The General Council this year asked the WTO Director-General to work out with the UN a 'global arrangement' for continuing the same relationship as in the past between the UN and the GATT. The consultations between the WTO head and the UN Chief, reflected in an exchange of letters, has confirmed these arrangements, including with UNCTAD and the joint running by UNCTAD and WTO of the International Trade Centre (ITC).

However, several UN experts including former UN official Erskine Childers (who spoke to a recent meeting here of the NGOs) view continuance of such ad hoc arrangements as contrary to the UN Charter.

In agreeing to continuing arrangements and practices set out in a UN General Assembly document of 1976, UN Secretary-General Boutros Boutros Ghali said that within this framework, specific arrangements for UNCTAD/WTO cooperation would be pursued by the two secretariats.

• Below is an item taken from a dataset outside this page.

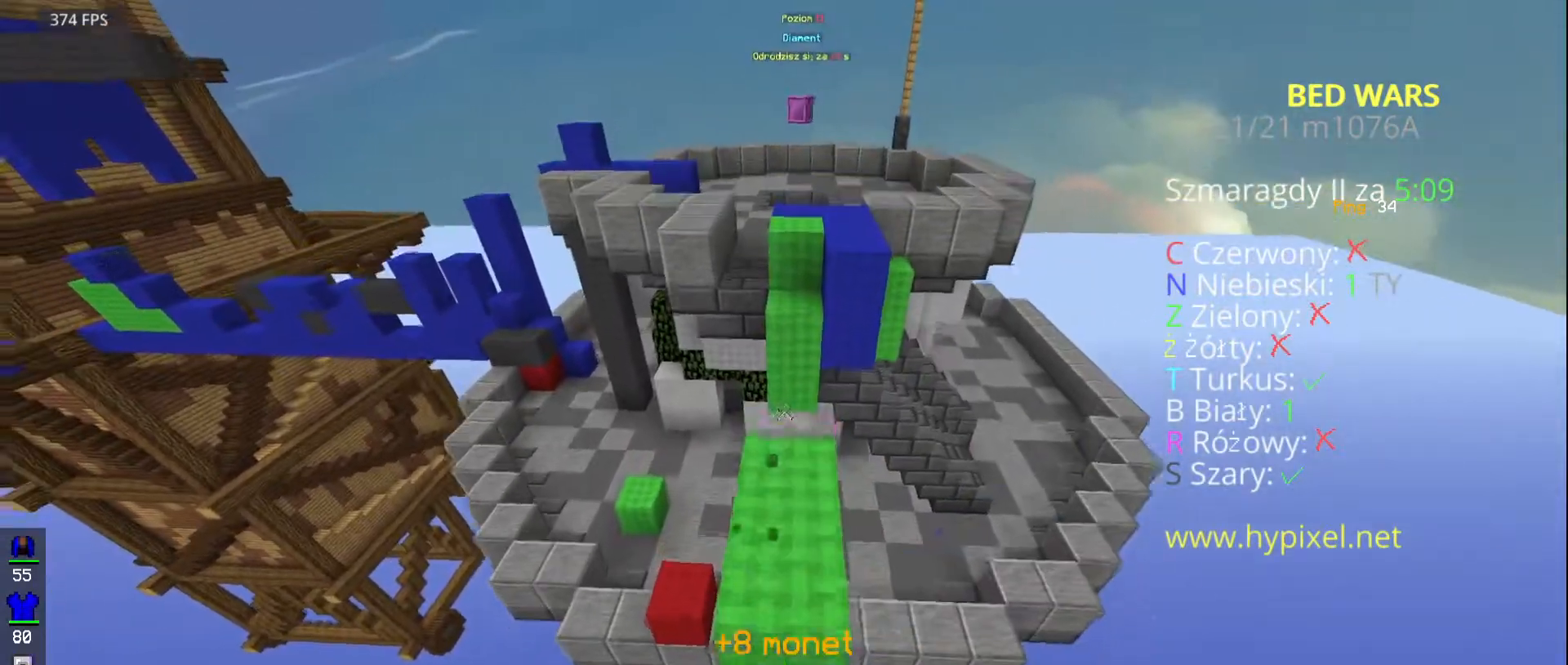
{"keys": ["w"], "mouse": ["left"], "events": [[200, "space", "up"]]}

The arrangements among others would enable the WTO staff to use the UN laissez passer for travel. Some WTO staff members who on 1 January, when WTO came into being asserted their independence from the UN system, suddenly discovered the UN had its uses in terms of the laissez passer, without which they have to use their own national passports and get visas for travel. The staff are still striving to get same staff conditions and emoluments as the Bretton Woods institutions, but have found the WTO membership not agreeable.